____ DATASET RECORDS
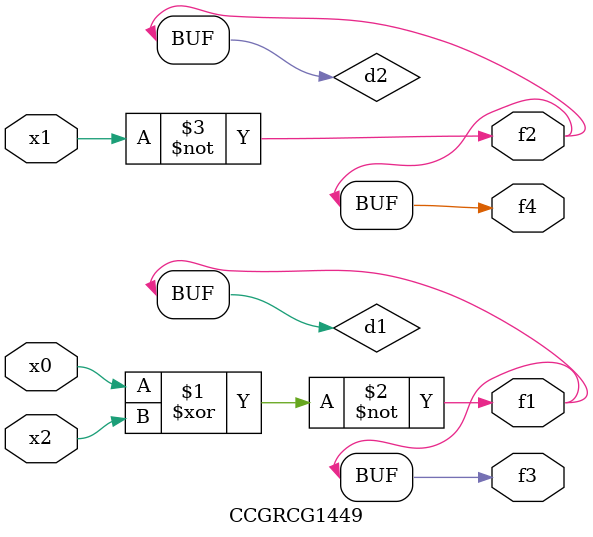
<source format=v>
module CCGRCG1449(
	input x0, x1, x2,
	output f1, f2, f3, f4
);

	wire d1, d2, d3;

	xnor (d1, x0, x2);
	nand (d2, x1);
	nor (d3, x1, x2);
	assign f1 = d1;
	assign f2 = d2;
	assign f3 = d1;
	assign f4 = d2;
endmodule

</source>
________
> PROBLEM DESCRIPTION:
Give back exactly the lines from the one that contains "wire d1, d2, d3;" to the end of the material, both ends kept, and no other line.

> RESULT OF THIS EXERCISE:
	wire d1, d2, d3;

	xnor (d1, x0, x2);
	nand (d2, x1);
	nor (d3, x1, x2);
	assign f1 = d1;
	assign f2 = d2;
	assign f3 = d1;
	assign f4 = d2;
endmodule

</source>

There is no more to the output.